Editor's note: Daniel did well with this and I failed to green light it - read on and see why Williams is shutting down our Tampa Bay Rays.
Three days before the beginning of the 2015 season, the Atlanta Braves named Eric Stults the fifth pitcher of it's starting rotation. The 35-year-old southpaw performed well in Spring Training (1.89 ERA in 19 innings), barely besting Wandy Rodriguez for the final starting job. Following the decision, Rodriguez was released by the Braves only to be signed to a minor league contract three days later by the Texas Rangers.
After starting the season with the Round Rock Express in Triple-A, Rodriguez was called up to the big leagues on April 24. In his five starts this season, the 36-year-old veteran has posted a serviceable 3.86 FIP in 28 innings while striking out 24 batters.
Stults, meanwhile, has pitched terribly as the Braves have been faced with the uncomfortable realization that they made the wrong decision. In his seven starts of the 2015 season, Stults has allowed 24 earned runs in 40.1 innings. The nine home runs he has surrendered has contributed to his 5.40 FIP.
His last start against the Cincinnati Reds on May 13, in which he gave up five earned runs in five innings (his third consecutive game surrendering two home runs), appears to have been the final straw.
The Braves have stripped Stults of his starting role, and newcomer Williams Perez assumes the role as the Braves' fifth starter. He will make his first major league start tonight against the Tampa Bay Rays at Turner Field.
After winning the first game of the two-game set on Tuesday night, the Rays send Jake Odorizzi to the mound as they look for their third straight victory. A win tonight, coupled with a New York Yankees' loss, would put the team in sole possession of first place.
It's never too early to watch the scoreboard.
Today's lineup as Williams Perez makes his first career start: pic.twitter.com/BPB4WtQ8Fi— Atlanta Braves (@Braves) May 20, 2015
The Book on Williams Perez
Williams Perez had the unfortunate experience of facing the heart of the Washington Nationals' lineup in his major league debut. In the May 8 matchup between the Braves and the Nationals, Perez entered the game in the eighth innings with no outs and nobody on.
After allowing a four pitch walk to Yunel Escobar and a single to Jayson Werth, Bryce Harper welcomed the 23-year-old to the big leagues in grandiose fashion:
The 412-foot blast was Harper's second home run of the game, his fifth in his last two. Perez gave up one more run and recorded only one out before being pulled from the game. As a young boy, Perez probably didn't dream that his major league debut would unfold like that.

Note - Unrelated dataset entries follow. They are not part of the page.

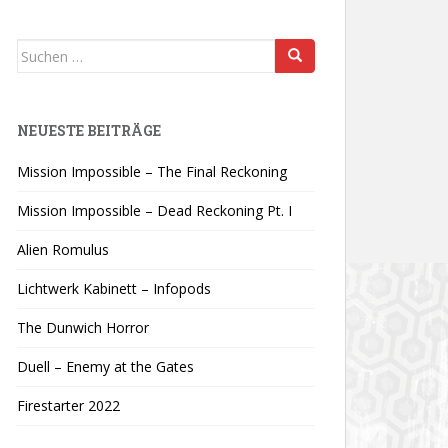
Suchen
nach:
NEUESTE BEITRÄGE
Mission Impossible – The Final Reckoning
Mission Impossible – Dead Reckoning Pt. I
Alien Romulus
Lichtwerk Kabinett – Infopods
The Dunwich Horror
Duell – Enemy at the Gates
Firestarter 2022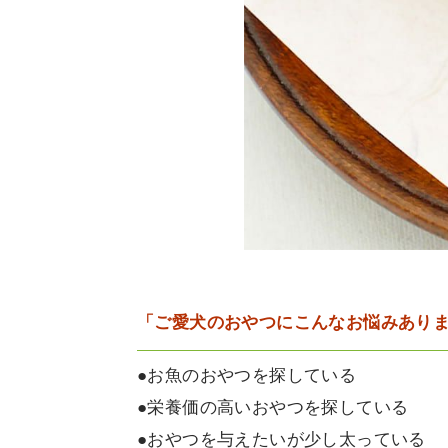
「ご愛犬のおやつにこんなお悩みあり
●お魚のおやつを探している
●栄養価の高いおやつを探している
●おやつを与えたいが少し太っている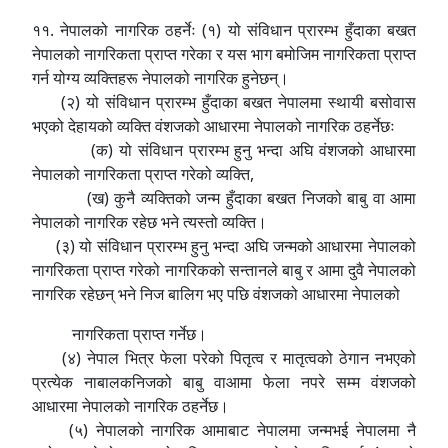
११. नेपालको नागरिक ठहर्नेः (१) यो संविधान प्रारम्भ हुँदाका बखत
नेपालको नागरिकता प्राप्त गरेका र यस भाग बमोजिम नागरिकता प्राप्त
गर्न योग्य व्यक्तिहरू नेपालको नागरिक हुनेछन्।
(२) यो संविधान प्रारम्भ हुँदाका बखत नेपालमा स्थायी बसोवास
भएको देहायको व्यक्ति वंशजको आधारमा नेपालको नागरिक ठहर्नेछः
(क) यो संविधान प्रारम्भ हुनु भन्दा अघि वंशजको आधारमा
नेपालको नागरिकता प्राप्त गरेको व्यक्ति,
(ख) कुनै व्यक्तिको जन्म हुँदाका बखत निजको बाबु वा आमा
नेपालको नागरिक रहेछ भने त्यस्तो व्यक्ति।
(३) यो संविधान प्रारम्भ हुनु भन्दा अघि जन्मको आधारमा नेपालको
नागरिकता प्राप्त गरेको नागरिकको सन्तानले बाबु र आमा दुवै नेपालको
नागरिक रहेछन् भने निज बालिग भए पछि वंशजको आधारमा नेपालको
नागरिकता प्राप्त गर्नेछ।
(४) नेपाल भित्र फेला परेको पितृत्व र मातृत्वको ठेगान नभएको
प्रत्येक नाबालकनिजको बाबु वाआमा फेला नपरे सम्म वंशजको
आधारमा नेपालको नागरिक ठहर्नेछ।
(५) नेपालको नागरिक आमाबाट नेपालमा जन्मभई नेपालमा नै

His next appearance, however, went much better as Perez didn't allow a run in two innings of relief work against the Reds on May 13.
The 23-year-old Venezuelan native was signed by the Braves as a 17-year-old in 2009. Last season in Double-A, Perez pitched well posting a 3.29 FIP in 133 innings as a starting pitcher. Perez began the 2015 season in Triple-A and in five starts he posted a 3.13 FIP, warranting his callup to the Braves' bullpen on May 6.
With the dismal performance of Eric Stults, Perez was named the Braves' fifth starter on Sunday and he will make his first career start tonight.
Perez's arsenal consists of four pitches. He is capable of throwing a four seam and two seam fastball in the low 90s, though he's leaned on the sinker in his two relief appearances, as well as a curveball in the mid 70s, and a change in the low 80s, giving him 12 mph separation from the fastball.